**TASKS TO CARRY OUT:**
1. In the mailing-list thread on ACPI for ARM64, which tables are used when both DT and ACPI are present and acpi=force is not passed?
2. Pick up the mailing-list thread on ACPI for ARM64 after its last sentence and continue it.

**READING TEXT:**
[Linaro-acpi] [PATCH v5 18/18] Documentation: ACPI for ARM64
Jon Masters
jcm at redhat.com
Thu Jan 15 07:51:58 PST 2015
On 01/15/2015 09:10 AM, Grant Likely wrote:
> On Tue, Jan 6, 2015 at 1:59 PM, Arnd Bergmann <arnd at arndb.de> wrote:
>> On Tuesday 06 January 2015 11:20:01 Catalin Marinas wrote:
>>> On Mon, Jan 05, 2015 at 08:16:30PM +0000, Arnd Bergmann wrote:
>>>> On Monday 05 January 2015 13:13:02 Catalin Marinas wrote:
>>>>>> since passing no DT tables to OS but
>>>>>> acpi=force is missing is a corner case, we can do a follow up patch to
>>>>>> fix that, does it make sense?
>>>>>
>>>>> Not entirely. Why would no dtb and no acpi=force be a corner case? I
>>>>> thought this should be the default when only ACPI tables are passed, no
>>>>> need for an additional acpi=force argument.
>>>>
>>>> We don't really support the case of only ACPI tables for now. The expectation
>>>> is that you always have working DT support, at least for the next few years
>>>> as ACPI features are ramping up, and without acpi=force it should not try
>>>> to use ACPI at all.
>>>
>>> So if both DT and ACPI are present, just use DT unless acpi=force is
>>> passed. So far I think we agree but what I want to avoid is always
>>> mandating acpi=force even when the DT tables are missing (in the long
>>> run).
>>>
>>> Now, what's preventing a vendor firmware from providing only ACPI
>>> tables? Do we enforce it in some way (arm-acpi.txt, kernel warning etc.)

(Stored dataset items)
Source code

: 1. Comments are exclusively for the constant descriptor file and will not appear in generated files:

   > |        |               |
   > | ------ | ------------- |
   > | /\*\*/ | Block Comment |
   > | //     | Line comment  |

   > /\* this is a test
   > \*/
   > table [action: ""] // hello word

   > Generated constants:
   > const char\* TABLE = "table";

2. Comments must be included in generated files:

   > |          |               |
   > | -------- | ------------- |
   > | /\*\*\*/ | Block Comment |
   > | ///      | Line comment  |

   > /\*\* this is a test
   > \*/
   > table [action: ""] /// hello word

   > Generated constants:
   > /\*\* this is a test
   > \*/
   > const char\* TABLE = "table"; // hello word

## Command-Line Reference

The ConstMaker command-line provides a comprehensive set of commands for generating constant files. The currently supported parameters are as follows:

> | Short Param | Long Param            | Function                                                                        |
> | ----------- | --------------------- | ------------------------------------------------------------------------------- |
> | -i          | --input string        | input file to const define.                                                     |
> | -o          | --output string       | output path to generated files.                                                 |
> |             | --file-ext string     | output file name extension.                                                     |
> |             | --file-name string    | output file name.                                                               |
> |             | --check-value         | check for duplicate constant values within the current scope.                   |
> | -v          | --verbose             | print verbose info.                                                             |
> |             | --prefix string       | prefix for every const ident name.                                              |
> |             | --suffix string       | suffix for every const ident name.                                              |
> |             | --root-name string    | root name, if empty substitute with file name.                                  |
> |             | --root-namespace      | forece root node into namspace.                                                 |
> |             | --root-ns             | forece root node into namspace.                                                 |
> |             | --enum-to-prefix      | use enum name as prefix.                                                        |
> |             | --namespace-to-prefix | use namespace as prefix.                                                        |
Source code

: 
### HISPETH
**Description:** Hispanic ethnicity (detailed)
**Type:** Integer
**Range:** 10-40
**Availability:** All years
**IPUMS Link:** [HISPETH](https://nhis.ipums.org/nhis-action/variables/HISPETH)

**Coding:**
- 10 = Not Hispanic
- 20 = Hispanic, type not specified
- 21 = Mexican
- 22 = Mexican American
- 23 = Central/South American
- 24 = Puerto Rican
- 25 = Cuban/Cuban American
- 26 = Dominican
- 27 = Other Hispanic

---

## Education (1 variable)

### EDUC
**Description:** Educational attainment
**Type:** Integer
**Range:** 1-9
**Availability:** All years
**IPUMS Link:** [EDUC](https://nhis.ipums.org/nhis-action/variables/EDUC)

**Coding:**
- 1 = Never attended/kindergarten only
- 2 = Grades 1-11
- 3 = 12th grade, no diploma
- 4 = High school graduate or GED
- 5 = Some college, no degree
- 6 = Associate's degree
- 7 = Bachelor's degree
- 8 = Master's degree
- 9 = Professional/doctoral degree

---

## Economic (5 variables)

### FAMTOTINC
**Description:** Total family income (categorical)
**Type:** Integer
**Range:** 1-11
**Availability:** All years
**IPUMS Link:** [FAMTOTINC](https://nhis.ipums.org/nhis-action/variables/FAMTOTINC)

**RESPONSES BY TASK:**
1. DT is used.

2.
>>> that both DT and ACPI are supported, or at least that dts files are
>>> merged in the kernel first?
>>
>> We have no way of enforcing what a board vendor ships, so if they want
>> to have ACPI-only machines for MS Windows, they just won't work by
>> default on Linux. Once ACPI support is mature enough, we can also
>> have a whitelist or a different default for using it automatically
>> when no DT is present.
>>
>> For drivers merged upstream, I would insist that every driver merged
>> for an ARM64 platform has a documented DT binding that is used in the
>> driver.
>
> That's a dumb rule. It will result in untested DT code paths being
> thrown into drivers just too meet the rules rather than on whether or
> not they will actually be used. It's fine to allow driver authors to
> only implement the ACPI code path if that is what they are working
> with. We can *always* add a DT path to the driver when it is needed.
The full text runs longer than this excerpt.